I have removed, stripped and cleaned both carbs through with compressed air focussing in particular on the choke circuits. The engine is fitted on a trike. It has 500 hours but is an old aircraft. The carbs would benefit from an overhaul with new o-rings throughout. I replaced both idle mixture screw o-rings as these had almost perished. It has recently been pneumatically balanced. The carb sockets appear fine.

Some work must have been done on the carbs in the past as one carb has a black victim fuel valve and the other a red.

It has also recently suffered an intermittent ignition fault but I think this is unrelated as only iperatjon on choke seems to be affected.

Ive also weighed the float pairs and these are within limits.

I am just a little baffled on this one!

  • Re: 912UL choke rough running

    by » 5 years ago


    It does not sound like you have a problem.

    The purpose of the choke is to temporarily deliver an overly rich mixture, if need when cold, to assist with starting the engine.

    If it starts without the choke, don't use it.

    If it runs rough after starting with the choke, Turn it OFF!

    The choke is intended to produce a running engine, not necessarily a smooth running engine.

    How cold is your Cold Start?  You may not need the choke at all unless the temperatures are below freezing.

     


    Bill Hertzel
    Rotax 912is
    North Ridgeville, OH, USA
    Clicking the "Thank You" is Always Appreciated by Everyone.


  • Re: 912UL choke rough running

    by » 5 years ago


    I agree with Bill, have you tried just partial choke?

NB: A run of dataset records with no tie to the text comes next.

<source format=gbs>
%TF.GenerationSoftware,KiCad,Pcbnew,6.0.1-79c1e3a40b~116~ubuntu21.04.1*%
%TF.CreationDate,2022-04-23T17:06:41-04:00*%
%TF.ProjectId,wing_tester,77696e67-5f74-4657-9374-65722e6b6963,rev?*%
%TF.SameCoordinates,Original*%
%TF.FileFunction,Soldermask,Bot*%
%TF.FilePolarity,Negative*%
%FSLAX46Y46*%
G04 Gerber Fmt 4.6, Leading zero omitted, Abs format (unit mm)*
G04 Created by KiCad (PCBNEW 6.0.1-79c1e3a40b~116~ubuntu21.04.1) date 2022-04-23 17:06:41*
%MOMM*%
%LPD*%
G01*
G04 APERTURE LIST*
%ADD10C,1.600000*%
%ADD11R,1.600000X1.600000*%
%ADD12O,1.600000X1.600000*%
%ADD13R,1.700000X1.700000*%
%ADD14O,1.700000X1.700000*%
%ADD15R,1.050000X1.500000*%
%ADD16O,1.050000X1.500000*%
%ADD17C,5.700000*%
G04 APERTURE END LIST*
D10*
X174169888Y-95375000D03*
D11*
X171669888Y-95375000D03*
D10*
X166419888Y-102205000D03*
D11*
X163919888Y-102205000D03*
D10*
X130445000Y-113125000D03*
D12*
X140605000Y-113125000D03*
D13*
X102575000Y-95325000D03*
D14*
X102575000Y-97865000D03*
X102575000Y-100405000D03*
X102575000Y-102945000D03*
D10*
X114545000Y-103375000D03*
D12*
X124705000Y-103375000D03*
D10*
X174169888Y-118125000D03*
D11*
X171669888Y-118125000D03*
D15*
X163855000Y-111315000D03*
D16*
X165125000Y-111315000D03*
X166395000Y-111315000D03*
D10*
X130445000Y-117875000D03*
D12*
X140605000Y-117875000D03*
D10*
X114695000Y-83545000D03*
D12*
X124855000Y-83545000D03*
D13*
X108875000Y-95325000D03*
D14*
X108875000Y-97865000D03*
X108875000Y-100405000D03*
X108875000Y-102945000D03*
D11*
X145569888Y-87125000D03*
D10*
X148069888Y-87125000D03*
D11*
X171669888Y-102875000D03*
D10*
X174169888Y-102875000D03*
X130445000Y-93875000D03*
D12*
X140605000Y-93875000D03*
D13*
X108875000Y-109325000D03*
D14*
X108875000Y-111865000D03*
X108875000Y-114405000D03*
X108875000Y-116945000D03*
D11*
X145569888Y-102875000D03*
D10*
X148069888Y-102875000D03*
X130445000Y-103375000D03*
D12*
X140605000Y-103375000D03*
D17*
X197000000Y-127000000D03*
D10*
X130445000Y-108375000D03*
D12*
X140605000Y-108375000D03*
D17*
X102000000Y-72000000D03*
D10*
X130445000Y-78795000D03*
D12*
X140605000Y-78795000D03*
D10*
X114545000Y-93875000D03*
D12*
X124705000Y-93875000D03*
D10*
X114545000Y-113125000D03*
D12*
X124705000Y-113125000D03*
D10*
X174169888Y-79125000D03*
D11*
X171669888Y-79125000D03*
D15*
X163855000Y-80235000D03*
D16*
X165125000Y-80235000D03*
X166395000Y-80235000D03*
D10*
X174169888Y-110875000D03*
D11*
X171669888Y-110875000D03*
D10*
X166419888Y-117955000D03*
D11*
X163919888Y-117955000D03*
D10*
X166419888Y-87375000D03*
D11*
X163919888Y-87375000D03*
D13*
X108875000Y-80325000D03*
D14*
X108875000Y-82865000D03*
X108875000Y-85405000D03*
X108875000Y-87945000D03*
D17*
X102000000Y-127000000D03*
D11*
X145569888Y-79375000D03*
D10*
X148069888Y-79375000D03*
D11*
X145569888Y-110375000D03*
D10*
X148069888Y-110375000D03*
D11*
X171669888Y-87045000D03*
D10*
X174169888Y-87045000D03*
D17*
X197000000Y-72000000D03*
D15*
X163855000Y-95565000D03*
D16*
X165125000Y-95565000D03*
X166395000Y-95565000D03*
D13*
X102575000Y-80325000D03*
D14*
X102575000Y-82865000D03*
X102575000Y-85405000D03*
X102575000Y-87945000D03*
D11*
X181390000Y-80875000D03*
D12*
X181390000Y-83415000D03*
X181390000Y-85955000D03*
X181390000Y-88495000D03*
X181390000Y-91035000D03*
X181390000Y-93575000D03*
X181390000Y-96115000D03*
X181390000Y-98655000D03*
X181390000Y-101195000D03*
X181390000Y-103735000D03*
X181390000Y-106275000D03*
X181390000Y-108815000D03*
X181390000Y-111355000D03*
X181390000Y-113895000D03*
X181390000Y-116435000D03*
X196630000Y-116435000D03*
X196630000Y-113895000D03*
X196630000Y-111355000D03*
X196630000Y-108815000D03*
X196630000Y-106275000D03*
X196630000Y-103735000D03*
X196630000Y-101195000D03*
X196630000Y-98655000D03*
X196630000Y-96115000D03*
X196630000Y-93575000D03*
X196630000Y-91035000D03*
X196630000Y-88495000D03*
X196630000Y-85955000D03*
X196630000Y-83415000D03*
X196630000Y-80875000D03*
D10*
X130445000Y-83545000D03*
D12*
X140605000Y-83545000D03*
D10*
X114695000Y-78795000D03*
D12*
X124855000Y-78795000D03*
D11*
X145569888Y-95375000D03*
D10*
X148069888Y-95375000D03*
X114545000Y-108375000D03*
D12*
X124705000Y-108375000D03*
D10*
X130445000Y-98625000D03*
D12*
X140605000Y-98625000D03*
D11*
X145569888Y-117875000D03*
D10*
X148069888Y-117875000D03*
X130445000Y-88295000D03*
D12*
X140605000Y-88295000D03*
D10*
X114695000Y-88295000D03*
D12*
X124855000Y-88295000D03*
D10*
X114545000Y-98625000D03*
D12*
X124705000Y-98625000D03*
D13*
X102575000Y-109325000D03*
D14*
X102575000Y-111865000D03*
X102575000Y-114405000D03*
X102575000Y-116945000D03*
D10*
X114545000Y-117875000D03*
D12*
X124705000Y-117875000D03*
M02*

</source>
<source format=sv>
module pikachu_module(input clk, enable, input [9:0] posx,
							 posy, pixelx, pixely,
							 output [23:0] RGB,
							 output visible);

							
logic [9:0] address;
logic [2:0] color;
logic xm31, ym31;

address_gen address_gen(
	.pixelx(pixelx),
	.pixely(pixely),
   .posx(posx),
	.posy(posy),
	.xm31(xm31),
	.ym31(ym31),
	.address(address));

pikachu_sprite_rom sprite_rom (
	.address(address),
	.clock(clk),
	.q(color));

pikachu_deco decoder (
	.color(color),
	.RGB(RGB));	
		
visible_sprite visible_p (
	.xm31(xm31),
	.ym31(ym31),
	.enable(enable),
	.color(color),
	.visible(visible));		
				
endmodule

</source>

  • Re: 912UL choke rough running

    by » 5 years ago


    It is only an issue on the first cold start of the day when choke is absolutely required. It has always cold started fine on full choke (I don't recall ever using anything but full choke on a Rotax) and then one day it didn't and has stayed that way. As far as I'm aware nothing has been meddled with to affect it. When I say it runs rough I mean the engine is trying to break free of its mounts (not the normal rough run of an over rich mixture after start up) with massive side to side vibration. I tried it today and it does not start at all either with no choke or half choke as I expected. It needs full choke. It is cold and damp in the UK at the moment. 

    After the first cold start no choke is required for further starts later in the day unless it has got really cold again. It starts and runs absolutely fine then with no choke at all. 

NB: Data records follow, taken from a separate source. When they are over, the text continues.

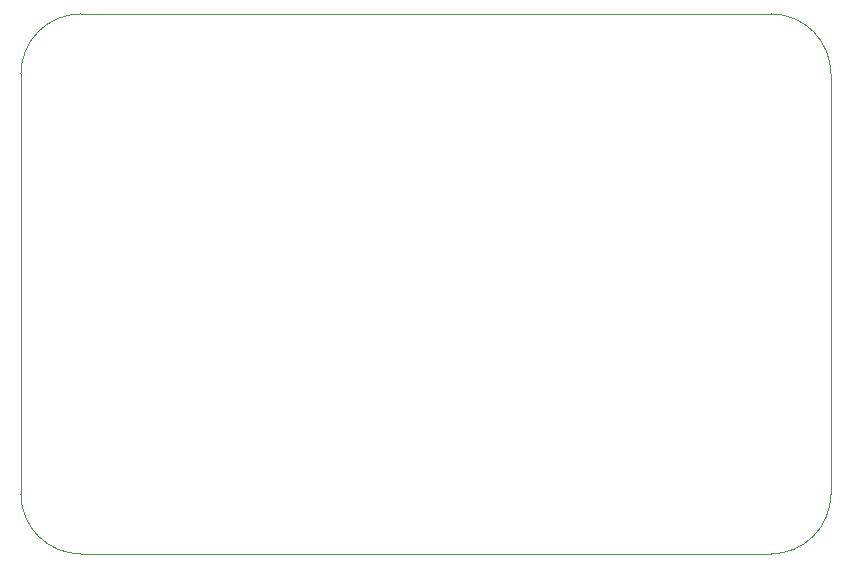
<source format=gm1>
G04 #@! TF.GenerationSoftware,KiCad,Pcbnew,7.0.10*
G04 #@! TF.CreationDate,2024-01-28T20:04:37-07:00*
G04 #@! TF.ProjectId,CANBUS Breakout Board,43414e42-5553-4204-9272-65616b6f7574,rev?*
G04 #@! TF.SameCoordinates,Original*
G04 #@! TF.FileFunction,Profile,NP*
%FSLAX46Y46*%
G04 Gerber Fmt 4.6, Leading zero omitted, Abs format (unit mm)*
G04 Created by KiCad (PCBNEW 7.0.10) date 2024-01-28 20:04:37*
%MOMM*%
%LPD*%
G01*
G04 APERTURE LIST*
G04 #@! TA.AperFunction,Profile*
%ADD10C,0.100000*%
G04 #@! TD*
G04 APERTURE END LIST*
D10*
X124460000Y-55880000D02*
G75*
G03*
X119380000Y-60960000I0J-5080000D01*
G01*
X182880000Y-101600000D02*
G75*
G03*
X187960000Y-96520000I0J5080000D01*
G01*
X124460000Y-55880000D02*
X182880000Y-55880000D01*
X187960000Y-60960000D02*
G75*
G03*
X182880000Y-55880000I-5080000J0D01*
G01*
X119380000Y-60960000D02*
X119380000Y-96520000D01*
X119380000Y-96520000D02*
G75*
G03*
X124460000Y-101600000I5080000J0D01*
G01*
X187960000Y-60960000D02*
X187960000Y-96520000D01*
X124460000Y-101600000D02*
X182880000Y-101600000D01*
M02*

</source>
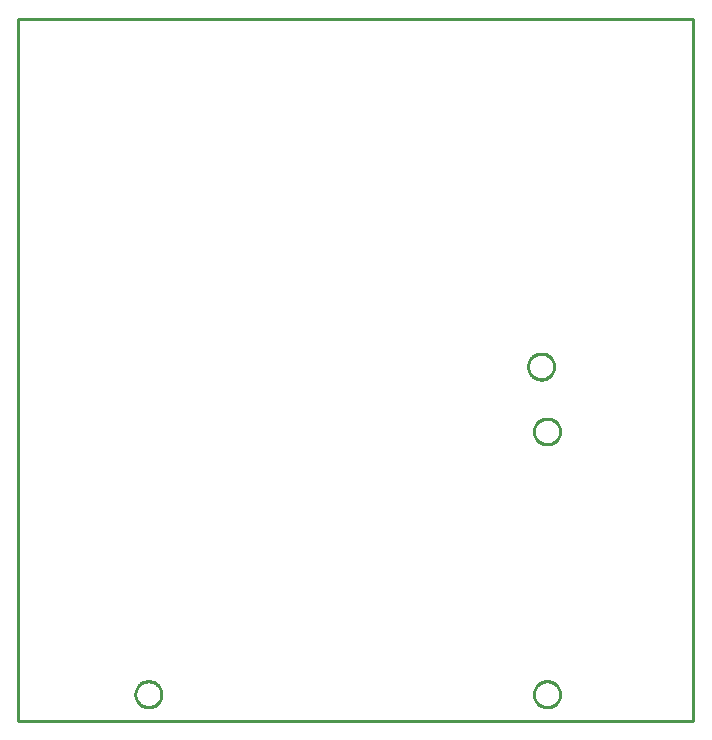
<source format=gbr>
G04 EAGLE Gerber RS-274X export*
G75*
%MOMM*%
%FSLAX34Y34*%
%LPD*%
%IN*%
%IPPOS*%
%AMOC8*
5,1,8,0,0,1.08239X$1,22.5*%
G01*
%ADD10C,0.254000*%


D10*
X0Y0D02*
X571500Y0D01*
X571500Y594400D01*
X0Y594400D01*
X0Y0D01*
X458500Y244568D02*
X458432Y243706D01*
X458297Y242852D01*
X458095Y242012D01*
X457828Y241190D01*
X457497Y240391D01*
X457105Y239621D01*
X456653Y238884D01*
X456145Y238185D01*
X455584Y237527D01*
X454973Y236916D01*
X454315Y236355D01*
X453616Y235847D01*
X452879Y235395D01*
X452109Y235003D01*
X451310Y234672D01*
X450488Y234405D01*
X449648Y234203D01*
X448794Y234068D01*
X447932Y234000D01*
X447068Y234000D01*
X446206Y234068D01*
X445352Y234203D01*
X444512Y234405D01*
X443690Y234672D01*
X442891Y235003D01*
X442121Y235395D01*
X441384Y235847D01*
X440685Y236355D01*
X440027Y236916D01*
X439416Y237527D01*
X438855Y238185D01*
X438347Y238884D01*
X437895Y239621D01*
X437503Y240391D01*
X437172Y241190D01*
X436905Y242012D01*
X436703Y242852D01*
X436568Y243706D01*
X436500Y244568D01*
X436500Y245432D01*
X436568Y246294D01*
X436703Y247148D01*
X436905Y247988D01*
X437172Y248810D01*
X437503Y249609D01*
X437895Y250379D01*
X438347Y251116D01*
X438855Y251815D01*
X439416Y252473D01*
X440027Y253084D01*
X440685Y253645D01*
X441384Y254153D01*
X442121Y254605D01*
X442891Y254997D01*
X443690Y255328D01*
X444512Y255595D01*
X445352Y255797D01*
X446206Y255932D01*
X447068Y256000D01*
X447932Y256000D01*
X448794Y255932D01*
X449648Y255797D01*
X450488Y255595D01*
X451310Y255328D01*
X452109Y254997D01*
X452879Y254605D01*
X453616Y254153D01*
X454315Y253645D01*
X454973Y253084D01*
X455584Y252473D01*
X456145Y251815D01*
X456653Y251116D01*
X457105Y250379D01*
X457497Y249609D01*
X457828Y248810D01*
X458095Y247988D01*
X458297Y247148D01*
X458432Y246294D01*
X458500Y245432D01*
X458500Y244568D01*
X458500Y22068D02*
X458432Y21206D01*
X458297Y20352D01*
X458095Y19512D01*
X457828Y18690D01*
X457497Y17891D01*
X457105Y17121D01*
X456653Y16384D01*
X456145Y15685D01*
X455584Y15027D01*
X454973Y14416D01*
X454315Y13855D01*
X453616Y13347D01*
X452879Y12895D01*
X452109Y12503D01*
X451310Y12172D01*
X450488Y11905D01*
X449648Y11703D01*
X448794Y11568D01*
X447932Y11500D01*
X447068Y11500D01*
X446206Y11568D01*
X445352Y11703D01*
X444512Y11905D01*
X443690Y12172D01*
X442891Y12503D01*
X442121Y12895D01*
X441384Y13347D01*
X440685Y13855D01*
X440027Y14416D01*
X439416Y15027D01*
X438855Y15685D01*
X438347Y16384D01*
X437895Y17121D01*
X437503Y17891D01*
X437172Y18690D01*
X436905Y19512D01*
X436703Y20352D01*
X436568Y21206D01*
X436500Y22068D01*
X436500Y22932D01*
X436568Y23794D01*
X436703Y24648D01*
X436905Y25488D01*
X437172Y26310D01*
X437503Y27109D01*
X437895Y27879D01*
X438347Y28616D01*
X438855Y29315D01*
X439416Y29973D01*
X440027Y30584D01*
X440685Y31145D01*
X441384Y31653D01*
X442121Y32105D01*
X442891Y32497D01*
X443690Y32828D01*
X444512Y33095D01*
X445352Y33297D01*
X446206Y33432D01*
X447068Y33500D01*
X447932Y33500D01*
X448794Y33432D01*
X449648Y33297D01*
X450488Y33095D01*
X451310Y32828D01*
X452109Y32497D01*
X452879Y32105D01*
X453616Y31653D01*
X454315Y31145D01*
X454973Y30584D01*
X455584Y29973D01*
X456145Y29315D01*
X456653Y28616D01*
X457105Y27879D01*
X457497Y27109D01*
X457828Y26310D01*
X458095Y25488D01*
X458297Y24648D01*
X458432Y23794D01*
X458500Y22932D01*
X458500Y22068D01*
X121000Y22068D02*
X120932Y21206D01*
X120797Y20352D01*
X120595Y19512D01*
X120328Y18690D01*
X119997Y17891D01*
X119605Y17121D01*
X119153Y16384D01*
X118645Y15685D01*
X118084Y15027D01*
X117473Y14416D01*
X116815Y13855D01*
X116116Y13347D01*
X115379Y12895D01*
X114609Y12503D01*
X113810Y12172D01*
X112988Y11905D01*
X112148Y11703D01*
X111294Y11568D01*
X110432Y11500D01*
X109568Y11500D01*
X108706Y11568D01*
X107852Y11703D01*
X107012Y11905D01*
X106190Y12172D01*
X105391Y12503D01*
X104621Y12895D01*
X103884Y13347D01*
X103185Y13855D01*
X102527Y14416D01*
X101916Y15027D01*
X101355Y15685D01*
X100847Y16384D01*
X100395Y17121D01*
X100003Y17891D01*
X99672Y18690D01*
X99405Y19512D01*
X99203Y20352D01*
X99068Y21206D01*
X99000Y22068D01*
X99000Y22932D01*
X99068Y23794D01*
X99203Y24648D01*
X99405Y25488D01*
X99672Y26310D01*
X100003Y27109D01*
X100395Y27879D01*
X100847Y28616D01*
X101355Y29315D01*
X101916Y29973D01*
X102527Y30584D01*
X103185Y31145D01*
X103884Y31653D01*
X104621Y32105D01*
X105391Y32497D01*
X106190Y32828D01*
X107012Y33095D01*
X107852Y33297D01*
X108706Y33432D01*
X109568Y33500D01*
X110432Y33500D01*
X111294Y33432D01*
X112148Y33297D01*
X112988Y33095D01*
X113810Y32828D01*
X114609Y32497D01*
X115379Y32105D01*
X116116Y31653D01*
X116815Y31145D01*
X117473Y30584D01*
X118084Y29973D01*
X118645Y29315D01*
X119153Y28616D01*
X119605Y27879D01*
X119997Y27109D01*
X120328Y26310D01*
X120595Y25488D01*
X120797Y24648D01*
X120932Y23794D01*
X121000Y22932D01*
X121000Y22068D01*
X453500Y299568D02*
X453432Y298706D01*
X453297Y297852D01*
X453095Y297012D01*
X452828Y296190D01*
X452497Y295391D01*
X452105Y294621D01*
X451653Y293884D01*
X451145Y293185D01*
X450584Y292527D01*
X449973Y291916D01*
X449315Y291355D01*
X448616Y290847D01*
X447879Y290395D01*
X447109Y290003D01*
X446310Y289672D01*
X445488Y289405D01*
X444648Y289203D01*
X443794Y289068D01*
X442932Y289000D01*
X442068Y289000D01*
X441206Y289068D01*
X440352Y289203D01*
X439512Y289405D01*
X438690Y289672D01*
X437891Y290003D01*
X437121Y290395D01*
X436384Y290847D01*
X435685Y291355D01*
X435027Y291916D01*
X434416Y292527D01*
X433855Y293185D01*
X433347Y293884D01*
X432895Y294621D01*
X432503Y295391D01*
X432172Y296190D01*
X431905Y297012D01*
X431703Y297852D01*
X431568Y298706D01*
X431500Y299568D01*
X431500Y300432D01*
X431568Y301294D01*
X431703Y302148D01*
X431905Y302988D01*
X432172Y303810D01*
X432503Y304609D01*
X432895Y305379D01*
X433347Y306116D01*
X433855Y306815D01*
X434416Y307473D01*
X435027Y308084D01*
X435685Y308645D01*
X436384Y309153D01*
X437121Y309605D01*
X437891Y309997D01*
X438690Y310328D01*
X439512Y310595D01*
X440352Y310797D01*
X441206Y310932D01*
X442068Y311000D01*
X442932Y311000D01*
X443794Y310932D01*
X444648Y310797D01*
X445488Y310595D01*
X446310Y310328D01*
X447109Y309997D01*
X447879Y309605D01*
X448616Y309153D01*
X449315Y308645D01*
X449973Y308084D01*
X450584Y307473D01*
X451145Y306815D01*
X451653Y306116D01*
X452105Y305379D01*
X452497Y304609D01*
X452828Y303810D01*
X453095Y302988D01*
X453297Y302148D01*
X453432Y301294D01*
X453500Y300432D01*
X453500Y299568D01*
M02*

</source>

    I am making the assumption that as all other carb operations appear fine apart from a cold cold start then there must be some issue developed with the choke circuit. The ignitions are working fine at the moment so I am tending to rule that out thus far. Is the choke operation more sensitive to air/ fuel blockages than the other circuits?

    I am am completley puzzled! I am guessing that there is either too much or too little of something (air or fuel) either supplied commonly from both carbs, or singly from one. I am swaying towards an imbalance in mixture supply between the carbs as the rather violent vibration that is happening suggests that one side of the engine is firing much better than the other (if one side is actually firing at all). 

    What channels could possibly get blocked in the choke circuit to cause this but not seemingly have much affect throughout the rest of the Rev range? It did feel like I was getting airflow through all the orifices with the air gun on both carbs. Could airflow seepage past poorly sealing o-rings have an effect although these didn't seem to look that bad?

    Hmmm. Something has changed but I can't work out what!

     

     


  • Re: 912UL choke rough running

    by » 5 years ago


    Make sure the pistons slide easily and freely up and down. They are pulled up by vacuum only. You also mention the o-rings were in bad shape on the idle jest, that could mean that there are air leaks past the throttle shaft o-rings. Replace all rubber parts in the carbs. Check out these videos on the choke/enrichment circuit and theory of operation.

    https://www.youtube.com/watch?v=hDsJH1Y9W_U 

    https://www.youtube.com/watch?v=xWkZ-Acz1L0


  • Re: 912UL choke rough running

    by » 5 years ago


    Great video!

    Funny you should say about the pistons. I was wondering if one piston may be sticking slightly open internally when the hand and foot throttles are both fully back at the idle stops which might override the choke circuit on one carb. Again I don't know what might have caused this but there is scuffing present on both pistons but much more evident on the port side carb. Odd this for an engine with only 500hrs. There is polishing of the needle evident on this carb also and when doing the carb balance (I have a carbmate) the balance tends to temporarily waver out and back into balance when the rpm is altered more rapidly through the low to mid-range suggesting to me either that something may be momentarily sticking/ releasing and/ or there is wear on the needle/ needle jet. There has been work done in the past on one carb more than the other as internal parts are different (eg. Black viton fuel valve tip vs red viton tip fuel valve). This puzzles me as to why one carb has been fully stripped in the past but the other hasn't. Makes me a little suspicious.

    The one set of o-rings that I didnt sight was the butterfly valve o-rings as I can't get to them. I have said based on the state of some of the other o-rings that it might be time for a complete overhaul and a whole new set of o-rings and gaskets. I guess I am trying to elimate other possibles before doing this. Is there any reason why the idle mixture screw o-ring would be in a much worse condition seemingly than the rest of the rings in the carb (can't see the butterfly valve o-rings without fully dismantling it).